**Aim**
Pick up the TPOT notebook on the digits dataset, shown below, right after its last line and continue the exported pipeline code.

**Source excerpt**

-------

Notebook

In [1]:

from tpot import TPOTClassifier
from sklearn.datasets import load_digits
from sklearn.model_selection import train_test_split

/home/anand/anaconda3/envs/analytics/lib/python3.5/site-packages/sklearn/cross_validation.py:44: DeprecationWarning: This module was deprecated in version 0.18 in favor of the model_selection module into which all the refactored classes and functions are moved. Also note that the interface of the new CV iterators are different from that of this module. This module will be removed in 0.20.
  "This module will be removed in 0.20.", DeprecationWarning)

In [ ]:

digits = load_digits()
X_train, X_test, y_train, y_test = train_test_split(digits.data, digits.target,
                                                    train_size=0.75, test_size=0.25)
X_train.shape, X_test.shape, y_train.shape, y_test.shape

Out[ ]:

((1347, 64), (450, 64), (1347,), (450,))

In [ ]:

tpot = TPOTClassifier(verbosity=2, max_time_mins=5, population_size=40)
tpot.fit(X_train, y_train)
print(tpot.score(X_test, y_test))

Optimization Progress:  25%|██▌       | 10/40 [01:34<02:42,  5.40s/pipeline]

In [ ]:

tpot.export('tpot_mnist_pipeline.py')

In [ ]:

# %load tpot_mnist_pipeline.py
import numpy as np

from sklearn.ensemble import VotingClassifier
from sklearn.feature_selection import RFE
from sklearn.model_selection import train_test_split
from sklearn.neighbors import KNeighborsClassifier
from sklearn.pipeline import make_pipeline, make_union
from sklearn.preprocessing import Binarizer, FunctionTransformer
from sklearn.svm import SVC
from tpot.operators.preprocessors import ZeroCount
from xgboost import XGBClassifier

# NOTE: Make sure that the class is labeled 'class' in the data file
tpot_data = np.recfromcsv('PATH/TO/DATA/FILE', delimiter='COLUMN_SEPARATOR', dtype=np.float64)

-------

**Rows**
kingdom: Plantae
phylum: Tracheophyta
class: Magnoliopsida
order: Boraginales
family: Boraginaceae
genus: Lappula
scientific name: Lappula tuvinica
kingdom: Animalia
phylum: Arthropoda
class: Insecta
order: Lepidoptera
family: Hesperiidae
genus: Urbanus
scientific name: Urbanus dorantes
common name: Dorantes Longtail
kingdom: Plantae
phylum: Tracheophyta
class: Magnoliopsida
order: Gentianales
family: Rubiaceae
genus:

-------

**Reply**
features = np.delete(tpot_data.view(np.float64).reshape(tpot_data.size, -1), tpot_data.dtype.names.index('class'), axis=1)
training_features, testing_features, training_classes, testing_classes = \
    train_test_split(features, tpot_data['class'], random_state=42)

exported_pipeline = make_pipeline(
    make_union(
        make_union(VotingClassifier([('branch',
            make_pipeline(
                Binarizer(threshold=0.62),
                XGBClassifier(learning_rate=1.0, max_depth=10, min_child_weight=20, n_estimators=500, subsample=1.0)
            )
        )]), FunctionTransformer(lambda X: X)),
        make_pipeline(
            RFE(estimator=SVC(C=1.0, cache_size=200, class_weight=None, coef0=0.0,
              decision_function_shape=None, degree=3, gamma='auto', kernel='linear',
              max_iter=-1, probability=False, random_state=42, shrinking=True,
              tol=0.001, verbose=False), step=0.99),
            ZeroCount()
        )
    ),
    KNeighborsClassifier(n_neighbors=5, weights="distance")
)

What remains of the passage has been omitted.